10.17 Changes to the Services. Customer agrees that Customer’s purchases are not contingent on the delivery of any future functionality or features, or dependent on any oral or written public comments made by Centage regarding future functionality or features. Customer acknowledges that Centage may modify or suspend any of its services offerings at any time. If a modification or suspension materially and adversely affects Customer’s use of the Services, Customer may terminate the Agreement by giving written notice of the change no later than 30 days following the date of the change and receive a refund of any prepaid fees for unused services as Customer’s sole and exclusive remedy.

10.18 General Representations. Each party represents that it has validly entered into this Agreement and has the legal power to do so.

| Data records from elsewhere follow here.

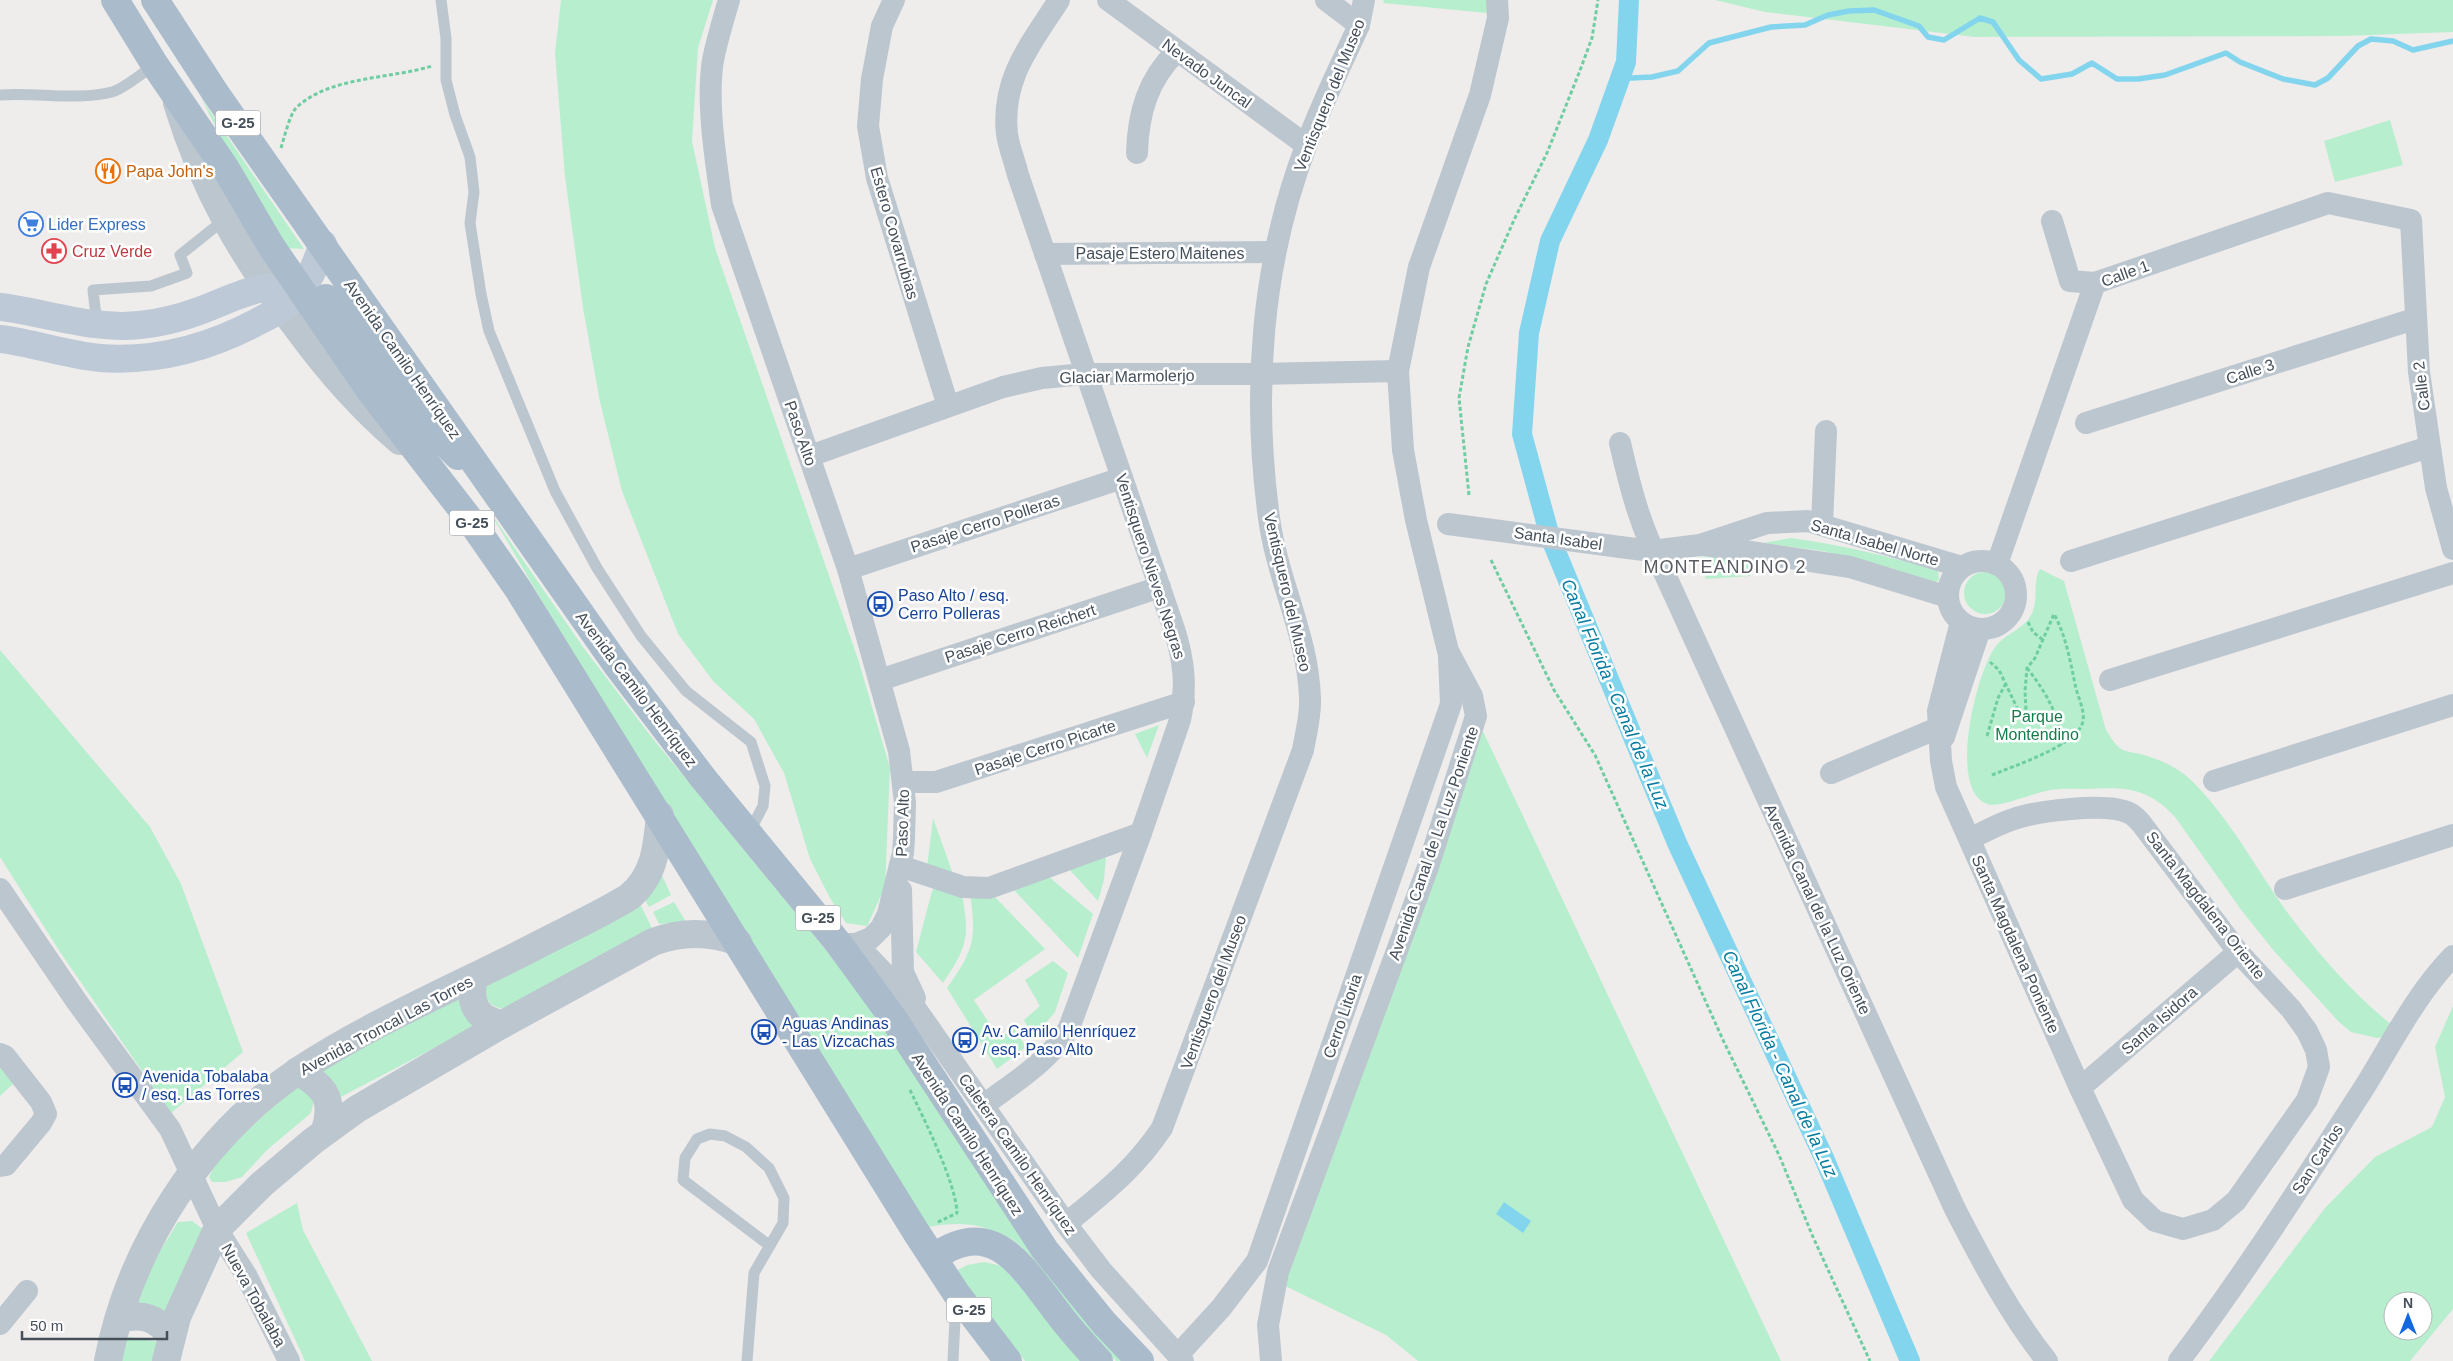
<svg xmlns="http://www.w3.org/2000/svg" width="2453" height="1361" font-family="Helvetica,sans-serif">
	<rect width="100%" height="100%" fill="#efecec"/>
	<!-- green -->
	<g fill="#b7efce" fill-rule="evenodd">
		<polygon points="561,0 713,0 698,48 692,141 715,248 858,659 890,768 885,887 867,926 846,923 830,898 810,859 784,773 754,719 713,681 678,634 622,491 600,402 583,308 565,177 555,53"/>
		<polygon points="1384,0 1487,0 1487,13 1383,3"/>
		<polygon points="1715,0 2453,0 2453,32 2343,36 1975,37 1765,12"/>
		<polygon points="201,98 304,249 286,248 228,151"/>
		<polygon points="2390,120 2403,165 2335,182 2324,141"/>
		<path d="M490,512L583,647L650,735L843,971L1127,1361H1116C1096,1341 1079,1319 1062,1297C1049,1279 1026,1245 1006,1236C977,1222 958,1222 928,1227L609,716Z"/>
		<path d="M1791,538C1841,545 1889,556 1938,571L1939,580L1934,583L1891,568L1823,551L1763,543Z"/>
		<polygon points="1723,555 1748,558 1750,576 1706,579 1698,557"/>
		<path d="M2040,569L2064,581L2106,730C2111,737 2115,746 2123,750C2128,752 2136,753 2141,754C2161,760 2180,768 2194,783C2230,819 2257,870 2287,912C2320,956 2357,999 2401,1032L2391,1036L2377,1038L2351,1032L2339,1022L2274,951L2242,911L2175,817C2147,786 2123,787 2085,789C2072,789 2058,788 2046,791C2028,795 2009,804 1991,805C1945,797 1976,671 1996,646C2006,633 2025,629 2032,613C2039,599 2032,582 2040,569Z"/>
		<circle cx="1985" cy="593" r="21"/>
		<polygon points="0,650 150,827 181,884 243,1052 171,1113 60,952 0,857"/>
		<polygon points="1159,725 1147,758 1135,734"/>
		<polygon points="1480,725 1781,1361 1418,1361 1386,1335 1275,1281"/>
		<polygon points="933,818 954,877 927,868"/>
		<polygon points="1106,857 1104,880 1098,901 1069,869"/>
		<polygon points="659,869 671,895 649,907 644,898"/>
		<polygon points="1048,876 1093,914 1078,958 1012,888"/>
		<path d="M936,886L962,894C970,938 967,947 943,983L916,952L932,891Z"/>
		<path d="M970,894L994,896L1045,949L974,1000L999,1038L1014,1029L1026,1047L997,1069L947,988C973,951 977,940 970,894Z"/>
		<path d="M639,902L653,930L505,1009C489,1007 486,1000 484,986Z"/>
		<polygon points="674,902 686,922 659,924 653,912"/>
		<polygon points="1053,961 1068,973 1055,1012 1033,1038 1024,1020 1040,1006 1025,980"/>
		<polygon points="464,992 482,1023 335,1100 334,1082 317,1067"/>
		<path d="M2453,1006V1309L2410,1361H2209L2325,1208L2375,1157L2432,1127L2445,1097L2435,1047ZM2393,1301H2423V1331H2393Z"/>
		<polygon points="0,1059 13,1084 0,1096"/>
		<polygon points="304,1085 314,1101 311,1113 267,1150 242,1177 226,1182 212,1182 209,1177 221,1154 292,1090"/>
		<polygon points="297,1203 303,1230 372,1361 305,1361 246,1233"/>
		<polygon points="192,1221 204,1230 165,1322 133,1309 157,1256 178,1222"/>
		<polygon points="984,1262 1002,1266 1088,1361 1025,1361 956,1271 967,1265"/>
		<polygon points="124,1336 159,1342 155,1361 120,1361"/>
	</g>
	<!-- water -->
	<polygon fill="#83d5ed" points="1504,1202 1531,1221 1523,1233 1496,1214"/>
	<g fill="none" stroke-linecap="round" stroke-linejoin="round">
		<!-- stream -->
		<polyline stroke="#83d5ed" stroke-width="5.5" points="1622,74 1631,78 1652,77 1678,71 1709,43 1771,27 1805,25 1828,15 1849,11 1874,10 1919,26 1928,37 1944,40 1980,18 1993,22 2019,60 2041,79 2072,74 2092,63 2117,79 2138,79 2165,75 2226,53 2240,62 2283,79 2315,85 2328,78 2358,46 2371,39 2393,41 2413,50 2453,41"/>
		<!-- canal -->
		<polyline stroke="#83d5ed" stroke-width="20" points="1629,0 1626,62 1598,140 1550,241 1529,333 1522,434 1550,537 1677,843 1824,1158 1910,1361"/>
		<!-- path -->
		<g stroke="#6fcea1" stroke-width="3" stroke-dasharray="4 2.5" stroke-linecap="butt">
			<path d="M281,148C284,138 290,114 296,108C329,76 391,79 432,66"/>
			<polyline points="1469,495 1459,398 1468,347 1486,284 1514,220 1547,153 1579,73 1592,38 1598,0"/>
			<polyline points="1491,560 1554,690 1595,755 1723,1040 1779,1155 1813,1237 1870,1361"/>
			<polyline points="2028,622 2033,632 2043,640"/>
			<path d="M1990,662L1999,670L2021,716L2026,711L2025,691L2027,668L2035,658L2054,614C2066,636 2070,660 2075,684C2077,696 2085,709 2083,721C2079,745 2013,766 1992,775"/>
			<path d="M2027,668C2045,691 2060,715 2061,745"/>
			<polyline points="1987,736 1998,698 2005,685"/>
			<path d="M910,1090C924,1119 956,1183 957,1213L936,1223"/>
		</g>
		<!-- service -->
		<g stroke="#bcc6cf" stroke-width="11">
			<polyline points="441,0 446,38 446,80 455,115 470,157 474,192 470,223 481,294 489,331 555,491 597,568 641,636 686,691 751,742 765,786 763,806 749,833"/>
			<path d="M0,95C37,92 75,101 112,92C124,89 143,72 155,65"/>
			<polyline points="97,325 93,290 151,286 187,273 180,255 224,220"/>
			<polyline points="747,1361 754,1273 783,1223 784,1198 769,1168 746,1147 725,1136 710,1134 697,1139 685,1158 683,1180 770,1246"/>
			<polyline points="953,1361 956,1299"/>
		</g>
		<!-- minor -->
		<g stroke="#bcc6cf" stroke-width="22">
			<path d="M729,0C723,20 717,40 713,60C706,102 716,162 722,205L848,569L899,751L905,803L904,838L903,853L888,914L881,928L871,938L856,944H839"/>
			<polyline points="894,0 882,26 872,79 868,126 877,178 948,406"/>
			<polyline points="1108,0 1306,145"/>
			<polyline points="1326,0 1359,25"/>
			<path d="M1137,153C1138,113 1148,79 1177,51"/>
			<polyline points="2052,221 2070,281 2095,283"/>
			<polyline points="1045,254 1275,252"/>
			<polyline points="2086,423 2414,319"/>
			<path d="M1620,443C1630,487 1641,530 1663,570L1955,1209C1983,1263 2009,1313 2047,1361"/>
			<polyline points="810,456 1003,387 1042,378 1085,374 1261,374 1398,371"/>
			<polyline points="1822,525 1826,431"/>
			<polyline points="1704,545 1850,567 1948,597"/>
			<polyline points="1620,547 1652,551 1700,545 1767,523 1808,521 1962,567"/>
			<polyline points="2071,561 2429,447"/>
			<circle cx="1982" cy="595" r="34"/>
			<polyline points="1997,564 2095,283 2328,203 2411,220 2419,372 2436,488 2453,549"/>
			<polyline points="848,569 1122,478"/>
			<path d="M1961,622L1938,711L1941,761L1946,787L2080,1088L2133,1200L2155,1221L2183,1229L2213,1220L2236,1201L2307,1100L2319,1067L2316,1050L2307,1031L2291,1009L2238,952L2141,823C2138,820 2134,815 2129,813C2106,802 2035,811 2011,820C1996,825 1983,833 1969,839"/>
			<polyline points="880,680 1160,587"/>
			<polyline points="2110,680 2453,573"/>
			<polyline points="1944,737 1980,629"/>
			<polyline points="1831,773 1938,728"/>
			<polyline points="2214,781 2453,705"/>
			<polyline points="904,782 936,782 1184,702"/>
			<polyline points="900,866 963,887 989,888 1141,833"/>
			<polyline points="0,889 77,1002 170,1129 217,1229 246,1275 289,1361"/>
			<polyline points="2285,889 2453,835"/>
			<polyline points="901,890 903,972 915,998"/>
			<polyline points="856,944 909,999 1066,1224 1101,1270 1183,1361"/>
			<polyline points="0,1054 5,1056 41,1102 46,1114 41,1123 6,1165 0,1166"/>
			<polyline points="2080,1088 2238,952"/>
			<path d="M984,1105C1014,1082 1049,1062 1069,1028L1141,833L1180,720C1187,688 1184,660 1174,629L1018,175C1015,162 1009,148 1007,134C1001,78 1031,44 1059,0"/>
			<path d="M1066,1224C1104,1192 1134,1170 1162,1128L1303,750C1306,733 1311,715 1310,698C1308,636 1277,579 1269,518C1252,393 1261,264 1306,146C1321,105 1341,65 1359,25L1364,0"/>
			<polyline points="0,1324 27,1291"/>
			<polyline points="1178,1355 1221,1308 1257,1261 1451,704 1449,657"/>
			<polyline points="1271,1361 1268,1325 1278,1272 1428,867 1476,716 1472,696 1448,651 1416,520 1403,450 1398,371 1419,267 1480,95 1498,18 1497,0"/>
			<path d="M2179,1361C2245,1274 2303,1182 2362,1091C2391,1045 2415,995 2453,956"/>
		</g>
		<!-- tertiary -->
		<g stroke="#bcc6cf" stroke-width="28">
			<path d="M177,103C204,191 243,257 298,329C328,370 361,408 400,441"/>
			<path d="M474,977C468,1002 476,1020 503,1024"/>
			<path d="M298,1071C327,1089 334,1099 325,1131"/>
			<path d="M119,1319C142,1313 156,1317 171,1336"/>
			<path d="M108,1361C130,1246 201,1137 298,1071C371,1023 454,988 532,948C564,931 598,916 629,897C655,876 657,846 660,815"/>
			<path d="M166,1361L177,1317L217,1229L262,1184L313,1141L357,1109L503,1024L653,942C682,931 709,931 738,942"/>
		</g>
		<!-- secondary -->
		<g stroke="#bdc9d6" stroke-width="28">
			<path d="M0,307C48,313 91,330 140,325C160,323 180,318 199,311C235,298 262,280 301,289"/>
			<path d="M0,339C34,343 66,355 100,358C156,362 208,348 257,322C269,316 282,310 292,300C308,285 316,264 323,244"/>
		</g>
		<!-- primary -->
		<g stroke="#abc" stroke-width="28">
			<polyline points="115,0 155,65 226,169 271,246 371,392 470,520 518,589 916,1232 956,1293 1008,1361"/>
			<polyline points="155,0 216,94 616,664 703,778 839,944 893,1018 1045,1250 1104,1323 1140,1361"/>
			<polyline points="326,298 339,311 407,406 458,456"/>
			<path d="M933,1258C992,1215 1021,1265 1054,1308C1068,1327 1083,1344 1099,1361"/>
		</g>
		<!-- minor-bridge -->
		<polyline stroke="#bcc6cf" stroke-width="22" points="1448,524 1620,547"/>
	</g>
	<!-- icons -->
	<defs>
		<symbol id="restaurant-ring" viewBox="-11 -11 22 22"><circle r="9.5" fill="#fff" stroke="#e8710a" stroke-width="1.5"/><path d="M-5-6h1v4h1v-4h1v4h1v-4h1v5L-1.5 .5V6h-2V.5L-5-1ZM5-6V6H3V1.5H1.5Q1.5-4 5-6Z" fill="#e8710a"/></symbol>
		<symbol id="supermarket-ring" viewBox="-11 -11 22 22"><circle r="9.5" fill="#fff" stroke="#3f7fe0" stroke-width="1.5"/><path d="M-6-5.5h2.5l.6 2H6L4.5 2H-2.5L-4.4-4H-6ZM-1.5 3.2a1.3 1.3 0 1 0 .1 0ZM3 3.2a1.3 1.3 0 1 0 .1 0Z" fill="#3f7fe0"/></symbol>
		<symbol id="pharmacy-ring" viewBox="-11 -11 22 22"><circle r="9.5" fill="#fff" stroke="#e0444e" stroke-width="1.5"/><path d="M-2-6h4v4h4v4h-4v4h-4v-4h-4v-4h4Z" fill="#e0444e"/></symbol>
		<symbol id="bus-ring" viewBox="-11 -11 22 22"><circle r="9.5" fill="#fff" stroke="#1a4fb4" stroke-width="1.5"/><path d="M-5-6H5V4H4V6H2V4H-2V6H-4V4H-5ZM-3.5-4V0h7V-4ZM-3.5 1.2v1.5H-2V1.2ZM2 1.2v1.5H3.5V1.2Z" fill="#1a4fb4"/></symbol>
	</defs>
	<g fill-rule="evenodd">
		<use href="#restaurant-ring" x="94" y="157" width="28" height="28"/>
		<use href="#supermarket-ring" x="17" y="210" width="28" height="28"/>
		<use href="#pharmacy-ring" x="40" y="237" width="28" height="28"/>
		<use href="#bus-ring" x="866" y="590" width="28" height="28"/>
		<use href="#bus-ring" x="750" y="1018" width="28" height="28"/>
		<use href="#bus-ring" x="951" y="1026" width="28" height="28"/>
		<use href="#bus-ring" x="111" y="1071" width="28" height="28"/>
	</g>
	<g text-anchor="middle" stroke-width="5" stroke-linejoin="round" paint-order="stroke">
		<!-- shield labels -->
		<g fill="#fff" stroke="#7c848c" stroke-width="1">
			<rect x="215.5" y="110.5" width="45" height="25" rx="4"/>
			<rect x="449.5" y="510.5" width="45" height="25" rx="4"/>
			<rect x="795.5" y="905.5" width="45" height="25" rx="4"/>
			<rect x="946.5" y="1297.5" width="45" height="25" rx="4"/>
		</g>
		<g font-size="15" font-weight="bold" fill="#444f5a">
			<text x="238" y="128">G-25</text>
			<text x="472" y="528">G-25</text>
			<text x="818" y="923">G-25</text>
			<text x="969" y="1315">G-25</text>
		</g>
		<!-- street labels -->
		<g font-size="16" fill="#444f5a" stroke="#fff">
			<text transform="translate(1207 73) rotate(36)" y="6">Nevado Juncal</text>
			<text transform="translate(1329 95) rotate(-68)" y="6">Ventisquero del Museo</text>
			<text transform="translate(895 233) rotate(74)" y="6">Estero Covarrubias</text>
			<text x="1160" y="259">Pasaje Estero Maitenes</text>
			<text transform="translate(2125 273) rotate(-20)" y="6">Calle 1</text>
			<text transform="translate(403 359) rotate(55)" y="6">Avenida Camilo Henríquez</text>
			<text transform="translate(2250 371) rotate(-18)" y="6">Calle 3</text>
			<text transform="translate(1127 376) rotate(-1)" y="6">Glaciar Marmolerjo</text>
			<text transform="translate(2421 386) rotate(-97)" y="6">Calle 2</text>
			<text transform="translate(801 433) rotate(71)" y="6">Paso Alto</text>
			<text transform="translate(985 523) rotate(-18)" y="6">Pasaje Cerro Polleras</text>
			<text transform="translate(1558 538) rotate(8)" y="6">Santa Isabel</text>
			<text transform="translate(1875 542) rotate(16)" y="6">Santa Isabel Norte</text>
			<text transform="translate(1151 566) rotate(72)" y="6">Ventisquero Nieves Negras</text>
			<text transform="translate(1288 592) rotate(77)" y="6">Ventisquero del Museo</text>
			<text transform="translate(1020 633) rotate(-18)" y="6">Pasaje Cerro Reichert</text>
			<text transform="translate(637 689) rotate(53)" y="6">Avenida Camilo Henríquez</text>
			<text transform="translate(1045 747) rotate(-18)" y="6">Pasaje Cerro Picarte</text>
			<text transform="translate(902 823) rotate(-88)" y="6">Paso Alto</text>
			<text transform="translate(1433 843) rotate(-71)" y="6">Avenida Canal de La Luz Poniente</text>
			<text transform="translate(2206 905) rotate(52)" y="6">Santa Magdalena Oriente</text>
			<text transform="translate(1818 909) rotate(65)" y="6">Avenida Canal de la Luz Oriente</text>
			<text transform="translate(2016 944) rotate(66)" y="6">Santa Magdalena Poniente</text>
			<text transform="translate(1213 992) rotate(-70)" y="6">Ventisquero del Museo</text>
			<text transform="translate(1342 1016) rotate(-71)" y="6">Cerro Litoria</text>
			<text transform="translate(2159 1020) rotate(-41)" y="6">Santa Isidora</text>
			<text transform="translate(386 1025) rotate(-28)" y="6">Avenida Troncal Las Torres</text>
			<text transform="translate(968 1134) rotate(57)" y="6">Avenida Camilo Henríquez</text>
			<text transform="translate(1018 1154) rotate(55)" y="6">Caletera Camilo Henríquez</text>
			<text transform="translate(2317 1159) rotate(-57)" y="6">San Carlos</text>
			<text transform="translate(254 1295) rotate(61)" y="6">Nueva Tobalaba</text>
		</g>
		<!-- food labels -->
		<g font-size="16" fill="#c56008" stroke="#fff" text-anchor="start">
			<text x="126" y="177">Papa John's</text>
		</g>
		<!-- shop labels -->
		<g font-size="16" fill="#366cbe" stroke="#fff" text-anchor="start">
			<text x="48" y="230">Lider Express</text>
		</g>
		<!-- health labels -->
		<g font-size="16" fill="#be3a42" stroke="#fff" text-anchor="start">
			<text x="72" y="257">Cruz Verde</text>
		</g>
		<!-- transit labels -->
		<g font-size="16" fill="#164399" stroke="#fff" text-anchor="start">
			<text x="898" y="601">Paso Alto / esq.<tspan x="898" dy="18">Cerro Polleras</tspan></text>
			<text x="782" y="1029">Aguas Andinas<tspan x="782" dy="18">- Las Vizcachas</tspan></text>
			<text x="982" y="1037">Av. Camilo Henríquez<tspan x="982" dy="18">/ esq. Paso Alto</tspan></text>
			<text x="142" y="1082">Avenida Tobalaba<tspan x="142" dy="18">/ esq. Las Torres</tspan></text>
		</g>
		<!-- park labels -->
		<g font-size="16" fill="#147c4a" stroke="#fff">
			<text x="2037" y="722">Parque<tspan x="2037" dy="18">Montendino</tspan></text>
		</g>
		<!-- neighbourhood labels -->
		<g font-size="18" letter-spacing="1" fill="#585c61" stroke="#fff">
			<text x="1725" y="573">MONTEANDINO 2</text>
		</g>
		<!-- water labels -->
		<g font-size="18" font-style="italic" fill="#087da0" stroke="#fff">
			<text transform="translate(1615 694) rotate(67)" y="6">Canal Florida - Canal de la Luz</text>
			<text transform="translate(1780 1064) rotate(65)" y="6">Canal Florida - Canal de la Luz</text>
		</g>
	</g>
	<!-- north arrow -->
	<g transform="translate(2408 1316)"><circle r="24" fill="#ffffff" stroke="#b4b9bd"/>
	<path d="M0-4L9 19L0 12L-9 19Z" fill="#1469e0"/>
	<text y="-8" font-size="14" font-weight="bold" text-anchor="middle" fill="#444f5a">N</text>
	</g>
	<!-- scale -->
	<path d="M22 1331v8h145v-8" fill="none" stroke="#444f5a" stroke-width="2.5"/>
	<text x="30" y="1331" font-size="15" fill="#444f5a" stroke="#ffffff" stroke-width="4" paint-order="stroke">50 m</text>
</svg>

10.19 Representation by Individual Submitting the Order. If an individual submits an Order, the individual represents that: (i) if the individual submits the Order on his or her own behalf (including as a sole proprietor), the individual is old enough to enter into contracts and otherwise has the legal capacity to enter into contracts under applicable law; or (ii) if the individual submits the Order on behalf of a company or other legal entity, the individual has the legal power and authority to bind that entity to the Order and these Service Terms.

10.20 Changes to Online Service Terms. Centage may amend these Services Terms at any time in its sole discretion. Any amendment will become effective as to Customer’s Order on the first renewal of the Order that follows the publication of the amendment by at least thirty (30) days or on the execution of a subsequent Order that modifies the Services covered by an existing Order. If the amendment materially and adversely impacts Customer’s use of the Services, Customer may terminate the Agreement by giving written notice no later than thirty (30) days following the date the amendment is published and receive a refund of prepaid fees for unused Services as Customer’s sole and exclusive remedy.

10.21 Waiver. No right or remedy arising regarding this Agreement shall be waived by a course of dealing between the parties, or a party’s delay in exercising the right or remedy. A party may waive a right or remedy only by signing a written document that expressly identifies the right or remedy waived. Unless expressly stated in the waiver, a waiver of any right or remedy on one occasion will not be deemed a waiver of that right or remedy on any other occasion, or a waiver of any other right or remedy.

10.22 Entire Agreement and Order of Precedence. This Agreement is the entire agreement between Customer and Centage regarding Customer’s use of the Services and supersedes all prior and contemporaneous agreements, proposals or representations, written or oral, concerning its subject matter. No modification, amendment, or waiver of any provision of the Agreement will be effective unless in writing and signed by the party against whom the modification, amendment or waiver is to be asserted. The parties agree that any preprinted term or condition stated in any business form is void. In the event of any conflict or inconsistency among the following documents, the order of precedence shall be: (1) the applicable Order, (2) these Services Terms, and (3) the Services documentation. Customer’s use of the Services, both during any free use period and Customer’s paid term, is subject to all of the terms, conditions, and restrictions stated in the Agreement and any restrictions stated on a page on the Centage website that is part of Customer’s Order.